[Source texts of formatted documents]
>>>
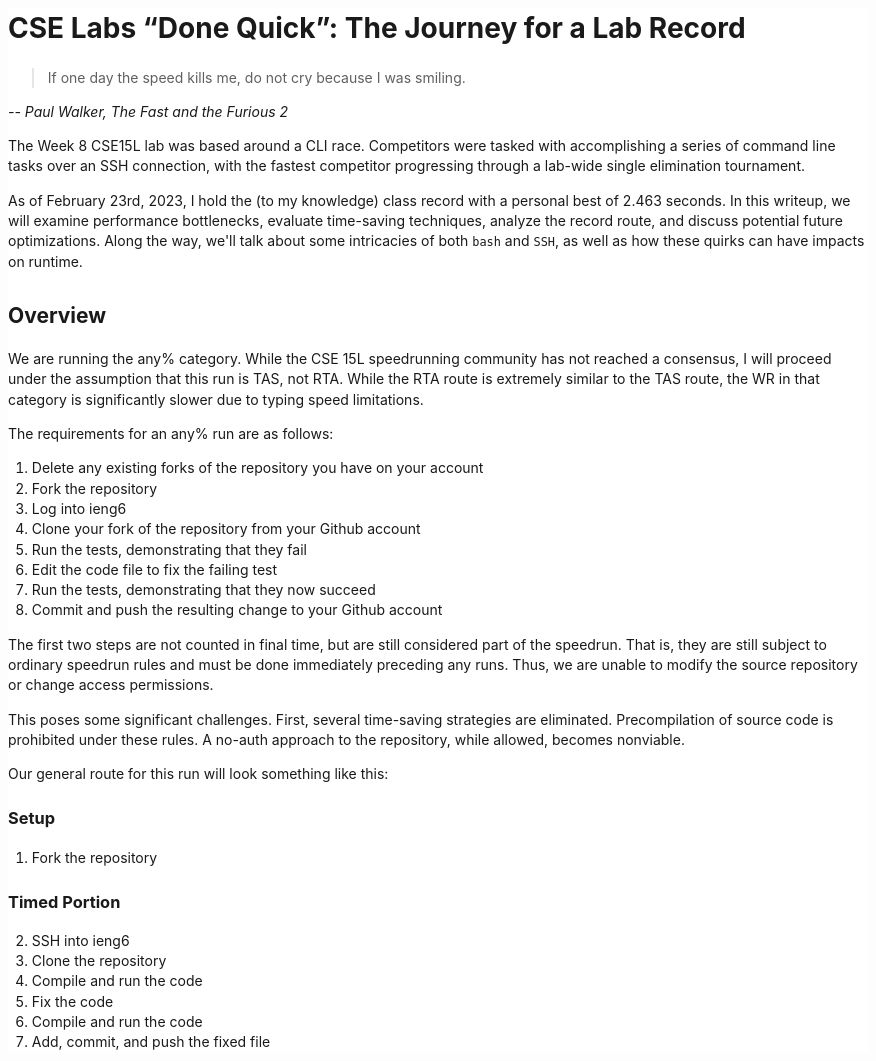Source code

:# CSE Labs “Done Quick”: The Journey for a Lab Record

> If one day the speed kills me, do not cry because I was smiling.

*-- Paul Walker, The Fast and the Furious 2*

The Week 8 CSE15L lab was based around a CLI race. Competitors were tasked with accomplishing a series of command line tasks over an SSH connection, with the fastest competitor progressing through a lab-wide single elimination tournament.

As of February 23rd, 2023, I hold the (to my knowledge) class record with a personal best of 2.463 seconds. In this writeup, we will examine performance bottlenecks, evaluate time-saving techniques, analyze the record route, and discuss potential future optimizations. Along the way, we'll talk about some intricacies of both `bash` and `SSH`, as well as how these quirks can have impacts on runtime.

## Overview
We are running the any% category. While the CSE 15L speedrunning community has not reached a consensus, I will proceed under the assumption that this run is TAS, not RTA. While the RTA route is extremely similar to the TAS route, the WR in that category is significantly slower due to typing speed limitations.

The requirements for an any% run are as follows:

1. Delete any existing forks of the repository you have on your account
2. Fork the repository
3. Log into ieng6
4. Clone your fork of the repository from your Github account
5. Run the tests, demonstrating that they fail
6. Edit the code file to fix the failing test
7. Run the tests, demonstrating that they now succeed
8. Commit and push the resulting change to your Github account

The first two steps are not counted in final time, but are still considered part of the speedrun. That is, they are still subject to ordinary speedrun rules and must be done immediately preceding any runs. Thus, we are unable to modify the source repository or change access permissions.

This poses some significant challenges. First, several time-saving strategies are eliminated. Precompilation of source code is prohibited under these rules. A no-auth approach to the repository, while allowed, becomes nonviable.

Our general route for this run will look something like this:
### Setup
1. Fork the repository

### Timed Portion
2. SSH into ieng6
3. Clone the repository
4. Compile and run the code
5. Fix the code
6. Compile and run the code
7. Add, commit, and push the fixed file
<<<
**WORK ORDER:**
Leave the pictures out, then print every entry exactly as it reads.

**TASK SOLUTION:**
Source code

:# CSE Labs “Done Quick”: The Journey for a Lab Record

> If one day the speed kills me, do not cry because I was smiling.

*-- Paul Walker, The Fast and the Furious 2*

The Week 8 CSE15L lab was based around a CLI race. Competitors were tasked with accomplishing a series of command line tasks over an SSH connection, with the fastest competitor progressing through a lab-wide single elimination tournament.

As of February 23rd, 2023, I hold the (to my knowledge) class record with a personal best of 2.463 seconds. In this writeup, we will examine performance bottlenecks, evaluate time-saving techniques, analyze the record route, and discuss potential future optimizations. Along the way, we'll talk about some intricacies of both `bash` and `SSH`, as well as how these quirks can have impacts on runtime.

## Overview
We are running the any% category. While the CSE 15L speedrunning community has not reached a consensus, I will proceed under the assumption that this run is TAS, not RTA. While the RTA route is extremely similar to the TAS route, the WR in that category is significantly slower due to typing speed limitations.

The requirements for an any% run are as follows:

1. Delete any existing forks of the repository you have on your account
2. Fork the repository
3. Log into ieng6
4. Clone your fork of the repository from your Github account
5. Run the tests, demonstrating that they fail
6. Edit the code file to fix the failing test
7. Run the tests, demonstrating that they now succeed
8. Commit and push the resulting change to your Github account

The first two steps are not counted in final time, but are still considered part of the speedrun. That is, they are still subject to ordinary speedrun rules and must be done immediately preceding any runs. Thus, we are unable to modify the source repository or change access permissions.

This poses some significant challenges. First, several time-saving strategies are eliminated. Precompilation of source code is prohibited under these rules. A no-auth approach to the repository, while allowed, becomes nonviable.

Our general route for this run will look something like this:
### Setup
1. Fork the repository

### Timed Portion
2. SSH into ieng6
3. Clone the repository
4. Compile and run the code
5. Fix the code
6. Compile and run the code
7. Add, commit, and push the fixed file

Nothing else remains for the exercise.